Syndicated from http://www.stm-publishing.com/
April 23, 2018
Cambridge University Press (the Press), one of the world’s leading University Presses, has partnered with Code Ocean, a platform that enables authors of articles in Press journals to publish and share code associated with their research and readers to view and run that code from within articles.
Code Ocean, a computational reproducibility platform, enables authors to openly publish their code on the platform, thereby making it free for others to access, download and share. Sharing the code and data underlying research is an important step in demonstrating that the results presented in research articles can be reproduced. Users can execute the code and view the results without having to install anything on their personal computer. They can even modify the code to see how the results change.
Political Science Research & Methods (PSRM) is the first Press journal adopting Code Ocean, an extension of the journal’s existing policy that requires authors to deposit data necessary to reproduce the results in their articles. A PSRM article with the Code Ocean widget embedded on Cambridge Core, the Press’s publishing platform, can be seen here. The widget enables readers to view and run the code without leaving Cambridge Core.
Simon Adar, CEO of Code Ocean, said: “We are thrilled that Cambridge University Press will be our first partner in the social sciences.
Research code extends well beyond STM and is pervasive in research across all disciplines. We are excited that Political Science Research & Methods will kickstart the partnership in bringing more transparency to the underlying code across Cambridge University Press’s variety of disciplines.”
Brigitte Shull, Director of Scholarly Communications Research and Development at the Press, said: “The availability of code associated with research is an important part of the movement towards data and research transparency and we want to support our authors in making their research more open and reproducible.
Our partnership with Code Ocean will enable authors of articles in PSRM, other journals and even books to make their code openly available and citable. For our readers, Code Ocean will make articles we publish richer and more interactive, enabling them to view and execute the code associated with the research while remaining on the Cambridge Core platform.”

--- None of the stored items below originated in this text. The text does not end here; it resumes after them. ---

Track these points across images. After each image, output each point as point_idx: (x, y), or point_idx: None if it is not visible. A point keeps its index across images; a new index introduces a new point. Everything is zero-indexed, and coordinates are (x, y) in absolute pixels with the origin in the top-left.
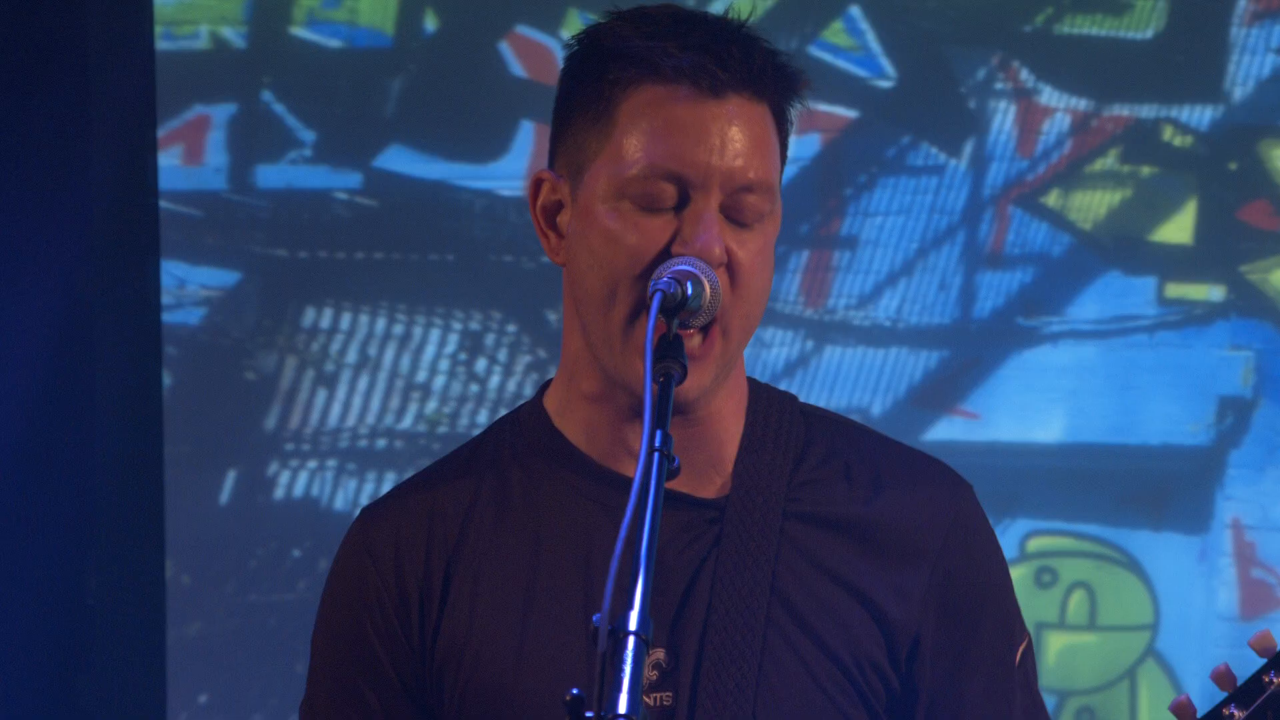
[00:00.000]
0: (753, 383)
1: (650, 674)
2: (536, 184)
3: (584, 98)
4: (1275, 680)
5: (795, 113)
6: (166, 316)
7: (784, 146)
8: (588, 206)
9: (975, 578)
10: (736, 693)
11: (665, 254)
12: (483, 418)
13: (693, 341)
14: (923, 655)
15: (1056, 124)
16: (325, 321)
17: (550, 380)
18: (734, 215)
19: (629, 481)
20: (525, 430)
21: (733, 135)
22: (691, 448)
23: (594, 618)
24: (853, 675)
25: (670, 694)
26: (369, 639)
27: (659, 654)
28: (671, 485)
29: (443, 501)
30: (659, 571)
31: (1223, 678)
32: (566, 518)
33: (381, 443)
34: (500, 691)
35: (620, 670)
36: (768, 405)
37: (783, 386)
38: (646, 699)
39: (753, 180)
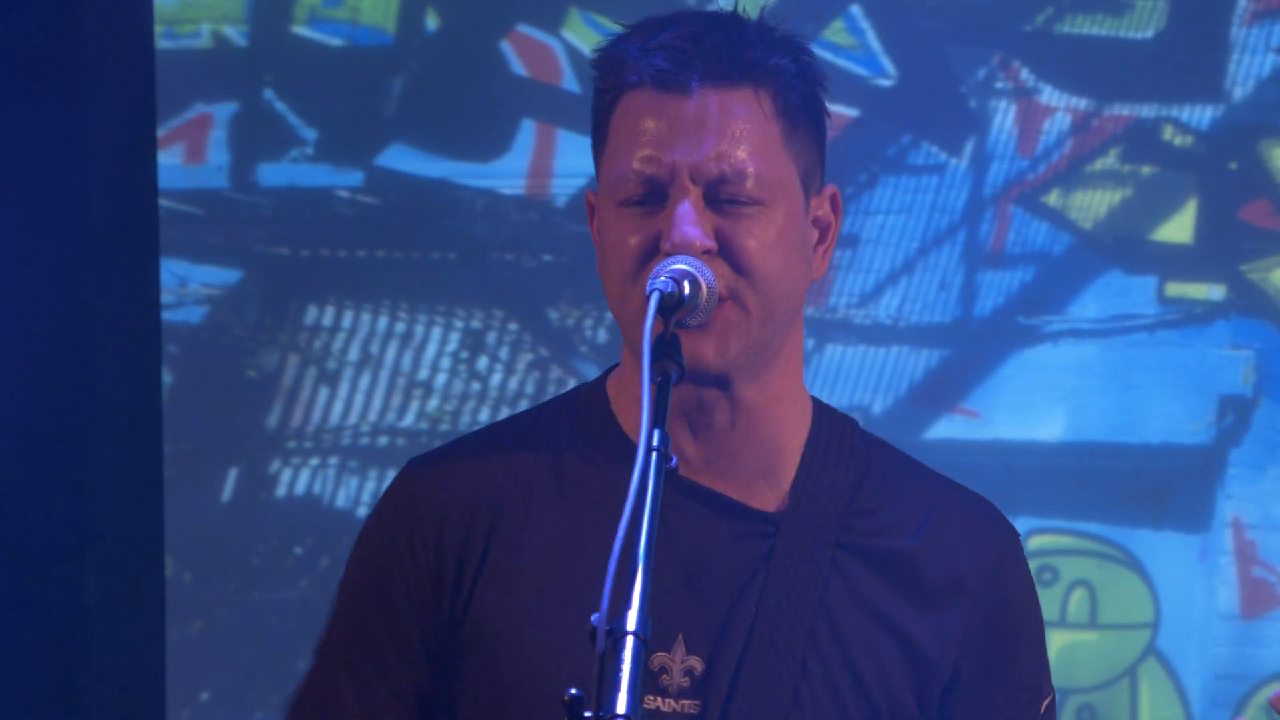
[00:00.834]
0: (817, 402)
1: (681, 680)
2: (589, 205)
3: (592, 115)
4: None
5: (809, 87)
6: (167, 315)
7: (799, 126)
8: (601, 216)
9: (1012, 624)
10: (768, 714)
11: (655, 249)
12: (484, 416)
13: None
14: (957, 693)
15: (1057, 123)
16: (327, 319)
17: (616, 366)
18: (725, 204)
19: (679, 476)
20: (585, 414)
21: (698, 129)
22: (743, 452)
23: (593, 618)
24: (881, 713)
25: (698, 702)
26: (396, 594)
27: (694, 661)
28: (725, 491)
29: (494, 472)
30: (706, 577)
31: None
32: (615, 506)
33: (383, 440)
34: (533, 676)
35: (618, 670)
36: (830, 426)
37: None
38: (674, 704)
39: (727, 170)
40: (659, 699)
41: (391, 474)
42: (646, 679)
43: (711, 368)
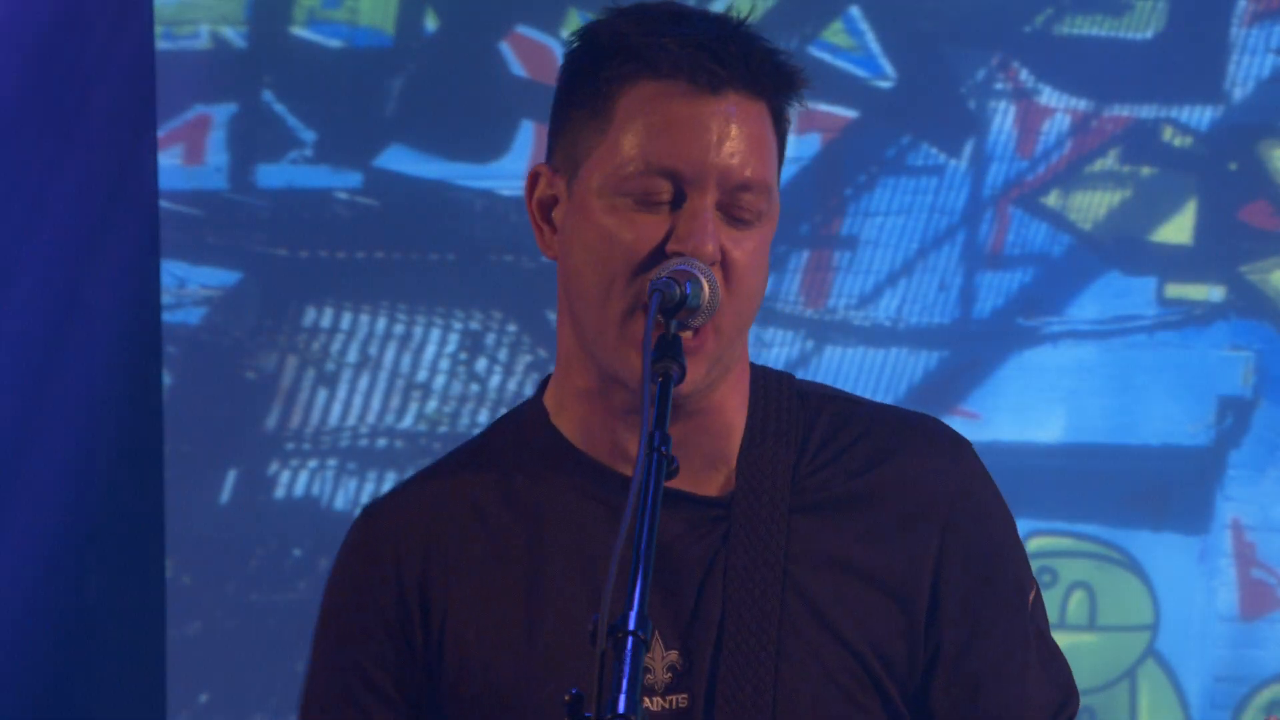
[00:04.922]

Over the next few months, Code Ocean and the Press will work towards the integration of Code Ocean into the submission workflow of journals across various disciplines where code and data are used. In this integrated workflow, authors will be asked if there is code associated with the article during the submission process; those who select yes will be prompted to upload their code to Code Ocean. On publication, the compute capsule containing the code, data, and computational environment in Code Ocean will link to the related article on Cambridge Core. A Code Ocean widget visible on the article page will enable readers to view and run the code without leaving Cambridge Core.
Authors publishing with the Press are responsible for supplying and maintaining accurate records of data associated with their submitted manuscript. Authors can use Code Ocean for code and data, simulations, analysis, and algorithms. Due to the use of container technologies, the execution of that code is agnostic across different programming languages, versions, and operating systems.